Several dozen people in winter weather gear stand or walk outside, some wearing face masks.

People wearing masks in New York City on December 12 (Eduardo Munoz/Reuters)

“I tell my patients that they want to protect themselves with masks if they want because the one-way mask has been shown to protect the wearer,” McBride said.

Studies on masks are a matter of dispute (Raifman, the health expert at Boston University, points out data showing that masking policies are effective). For one thing, it is notoriously difficult to reproduce real-life conditions in a laboratory. Some people wear masks incorrectly, without completely covering the nose and mouth. Others wear cloth masks that are ineffective. Even the ubiquitous surgical masks offer far less protection than the bowl-shaped N-95 respirators that—if properly fitted and worn consistently—offer the best kind of protection.
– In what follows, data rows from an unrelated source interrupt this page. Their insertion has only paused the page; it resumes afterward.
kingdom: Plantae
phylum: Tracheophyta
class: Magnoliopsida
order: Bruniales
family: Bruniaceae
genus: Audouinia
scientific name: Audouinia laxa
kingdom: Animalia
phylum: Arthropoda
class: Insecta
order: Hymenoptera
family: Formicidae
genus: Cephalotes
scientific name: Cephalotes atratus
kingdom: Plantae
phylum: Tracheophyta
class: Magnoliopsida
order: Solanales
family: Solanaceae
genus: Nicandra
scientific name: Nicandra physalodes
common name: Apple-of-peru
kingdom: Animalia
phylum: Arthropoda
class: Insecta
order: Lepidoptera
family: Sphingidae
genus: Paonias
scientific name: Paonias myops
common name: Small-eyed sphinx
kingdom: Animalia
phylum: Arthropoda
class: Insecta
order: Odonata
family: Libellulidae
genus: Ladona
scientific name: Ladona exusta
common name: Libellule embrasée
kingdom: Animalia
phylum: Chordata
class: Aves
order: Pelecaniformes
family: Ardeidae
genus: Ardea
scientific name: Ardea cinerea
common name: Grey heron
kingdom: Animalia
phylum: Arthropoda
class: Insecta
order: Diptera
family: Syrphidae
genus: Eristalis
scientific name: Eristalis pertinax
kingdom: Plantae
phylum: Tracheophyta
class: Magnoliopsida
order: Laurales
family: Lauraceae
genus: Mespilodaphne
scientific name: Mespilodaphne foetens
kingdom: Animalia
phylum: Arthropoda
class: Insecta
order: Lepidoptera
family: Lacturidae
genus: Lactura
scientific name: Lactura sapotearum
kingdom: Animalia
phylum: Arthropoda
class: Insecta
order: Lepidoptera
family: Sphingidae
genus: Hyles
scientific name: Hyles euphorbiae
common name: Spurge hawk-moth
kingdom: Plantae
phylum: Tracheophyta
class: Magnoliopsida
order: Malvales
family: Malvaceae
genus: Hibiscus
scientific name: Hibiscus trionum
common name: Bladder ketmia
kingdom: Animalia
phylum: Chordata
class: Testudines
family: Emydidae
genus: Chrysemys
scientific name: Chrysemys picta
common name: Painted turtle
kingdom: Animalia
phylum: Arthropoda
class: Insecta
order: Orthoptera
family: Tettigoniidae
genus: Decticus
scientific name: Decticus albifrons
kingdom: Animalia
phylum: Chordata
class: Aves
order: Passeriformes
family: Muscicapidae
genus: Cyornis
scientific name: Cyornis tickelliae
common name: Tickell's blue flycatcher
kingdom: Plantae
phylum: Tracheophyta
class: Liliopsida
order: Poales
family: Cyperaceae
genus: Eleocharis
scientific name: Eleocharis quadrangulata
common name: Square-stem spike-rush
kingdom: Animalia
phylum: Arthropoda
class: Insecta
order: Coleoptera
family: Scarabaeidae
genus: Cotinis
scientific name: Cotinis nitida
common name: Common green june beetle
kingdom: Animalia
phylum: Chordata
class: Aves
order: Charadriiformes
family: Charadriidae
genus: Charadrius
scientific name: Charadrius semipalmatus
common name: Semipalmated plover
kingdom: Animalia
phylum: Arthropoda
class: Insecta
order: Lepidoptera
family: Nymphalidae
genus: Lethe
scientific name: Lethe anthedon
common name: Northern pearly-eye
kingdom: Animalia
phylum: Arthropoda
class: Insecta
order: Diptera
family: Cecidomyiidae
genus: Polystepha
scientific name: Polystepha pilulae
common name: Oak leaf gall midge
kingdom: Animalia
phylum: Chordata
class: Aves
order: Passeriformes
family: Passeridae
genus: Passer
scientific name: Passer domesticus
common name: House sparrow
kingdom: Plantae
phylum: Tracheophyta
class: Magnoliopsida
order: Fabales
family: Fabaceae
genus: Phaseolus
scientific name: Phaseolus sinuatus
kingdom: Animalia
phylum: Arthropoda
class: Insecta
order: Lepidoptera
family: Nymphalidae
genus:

“Politics aside, mask mandates help prevent Covid if people wear the right masks, correctly. If not, they don’t work,” Dr. Bob Wachter, president of medicine at the University of California, San Francisco , wrote recently on Twitter.

Supporters of the mask point to the possibility of prolonged COVID – a debilitating and poorly understood condition – and also to vaccination rates that have been largely stagnant in recent months, with only modest adoption for the bivalent booster. The mask, they say, is the safest way to protect vulnerable people, including the immunocompromised and the elderly.

“Officials often like to blame the public for being too tired of masks, but the data tells us that this is not true. Even almost three years after the pandemic, polls consistently show the majority of people in the United States supports mask mandates, especially in communities of color,” Dr. Lucky Tranan outspoken advocate for a cautious approach to the pandemic, he told Yahoo News in an email.

Boston parents recently called on education officials to reinstate a mandate. Just making a masking choice, they argue, is not enough. “It should be something like a mandate for people to follow,” one of those parents said.

So far, however, neither they nor similar Americans elsewhere have had much success in persuading public officials. White House officials say they fully support the mask as an important tool in the fight against COVID-19, but maintain that vaccination is the superior weapon against the virus.

President Biden, with his sleeve rolled up, is punched in the arm by a woman wearing rubber gloves and a face mask.

President Biden receives final COVID-19 booster shot Oct. 25 (Saul Loeb/AFP via Getty Images)

In a recent interview with NPRCDC director Rochelle Walensky said communities with high levels of virus spread should “wear masks.”

But, he added, “we certainly have always said that the mask is a personal choice.”

That is not true. Walensky and other officials in the Biden administration assiduously masked themselves – and urged Americans to do so – throughout 2021. But in early 2022, even some Democratic governors were tired of pandemic restrictions.

They wanted to see schools reopened, stadiums packed – and masks off.

In late February, the CDC released new guidelines that, in effect, make it much easier for officials to justify going without masks. Then, just weeks later, a court ruling overturned mask mandates on airplanes and other forms of travel.

Since then, Biden administration officials have said little about the masks. West Wing officers now wear them only sporadically, if at all. This includes President Biden, who has traveled extensively in recent months and held holiday receptions at the White House. At those receptions, even masks were a rarity.

To a recent White House press briefingDr. Anthony Fauci, the president’s top pandemic adviser, was asked why the administration didn’t do more to emphasize the mask before the holiday season.

“We have many interventions and many actions that we can take to protect ourselves. So there is a whole spectrum,” Fauci answered. “The mask is one of them.”